Spencer Purdie is the first to tell you he wasn’t all that excited about playing volleyball when he first got into it.
“I really didn’t get into it until I was in Grade 9,” said the six-foot-eight Lindsay Thurber Raiders star middle blocker. “I did start in Grade 7 (at Central) but wasn’t fond of it although in Grade 8 I had a good coach (Tanner Rehn) in club volleyball and he opened my eyes a bit.”
But it was under the direction of Kevin Tennant in Grade 9 at LTCHS that he really started on the path that led him to committing to play next season at the University of Saskatchewan.
“Even after Grade 8 I was still a little iffy but in Grade 9 I had a great coach and I was asked to play for the Winter Games team after our (school) season and that was super cool. I figured I may have a future in it and would keep playing.”
The 17-year-old, who lives on a farm east of Delburne, added that his Grade 9 season was make or break for him.

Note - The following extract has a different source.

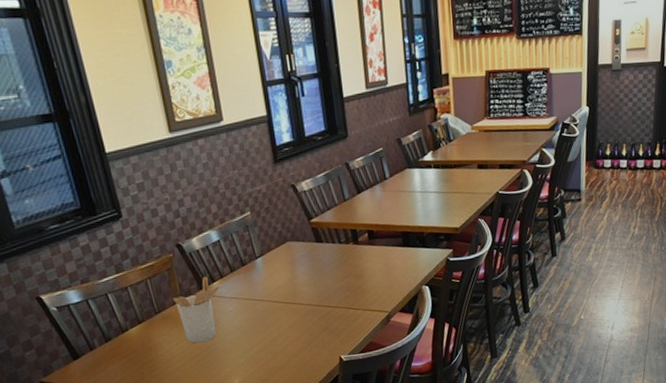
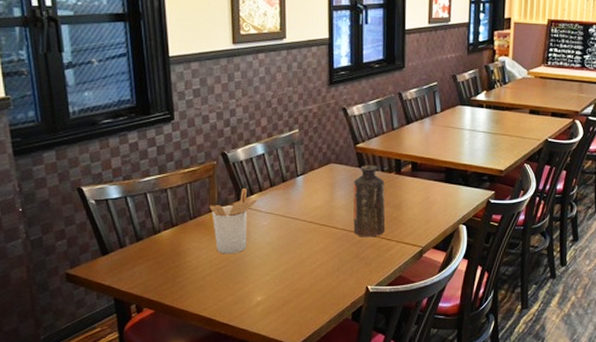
bottle: none [312,237,351,310] -> present [353,164,386,237]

That’s where Tennant stepped in.
“He opened up that volleyball was an option for me. He was a not only a phenomenal coach but a great guy with great energy. He kept pushing me to do my best and has always been by my side.”
Spencer has been fortunate to have been under the direction of outstanding coaches capped by high school mentor Terence McMullen.
“I have to admit when I was in Grade 9 and started Grade 10 he (McMullen) was the scariest teacher,” Spencer added with a laugh. “He was this big time coach with a big time resume which was a bit intimidating.”
But once he was on the Raiders that changed. He has nothing but praise for his coaches.
“They are so personable, down to earth people who you can have a conversation with. Not just as a coach but a friend.”
Spencer has played middle since Grade 8 as he continued to grow.
“In Grade 8 I was about five-foot-10 and in Grade 10 around six-foot-two.”
By Grade 11 he was up to six-foot-six.
It was that growth spurt that hurt his first love — baseball.
I was really into baseball and as a youngster wanted to play in the MLB,” he said. “But with my growth spurt my coordination was affected a bit and I couldn’t hit the next year. My dad (Rod) urged me to look at something different.”
But his height certainly was a factor in his recruitment, along with his talent.
“It helped,” said Purdie, who admits losing playing time this season did hurt.
Spencer says as a player he tries to provide energy on the floor and be loud when he can.
“I’m not the quickest but McMullen has been working with me helping with my speed and reading the play at the net. I feel I’m a decent presence offensively with blocking needing some work.
“That’s where losing this season hurt. You need the game time to smooth out the edges.”
But U of S head coach Sean McKay knows all about Spencer having coached him during one of his two seasons with the Team Alberta U16 program.
“He texted me on my birthday last year to wish me a happy birthday and asked if they were an option. He asked if I would keep them in mind and keep my door open … keep them on the radar.
“I liked Sean as a coach with the provincial team … we had a good connection. I liked his style of play.”
He also liked the fact he’ll likely get a chance to play his first season.
“He said there’s a good chance I may play a bit and work toward being ready for my second year. It’s a big step but I’m willing to learn.”
Spencer did have other offers such as RDC.
“RDC was definitely an option, but I’d like to get away from home and be on my own,” he said. “Saskatchewan is close enough where I can come home on a weekend if we’re not playing.”
In the classroom Spencer will work on a Bachelor of Science degree with emphasis on agribusiness.
“I grew up on a farm and wanted to go in that direction,” he said.
The Purdie family farm celebrated it’s 125th anniversary this year.
The family has also a strong musical presence as Spencer’s brother, Matthew, is “phenomenal on the piano” while his mother Jodie “is a phenomenal singer.
“I’m the sports guy in the family,” Spencer said with a laugh. “I’ve never really been into playing an instrument. I’m more like my dad, who played basketball in school.”
Spencer is back in school this week and may get a chance to work on some aspects of his game as “it’s basically the same as before although a few more restrictions.
“But it’s good to be back to be with your friends and it’s a lot better than taking classes virtually.
“When you’re at home there are so many distractions … you can look out your window and see a butterfly,” he said showing his sense of humour.
As for volleyball the club season has a chance of going this year.
“I know there’s talk that way. I hope so as it would be great to get some reps in before next season.”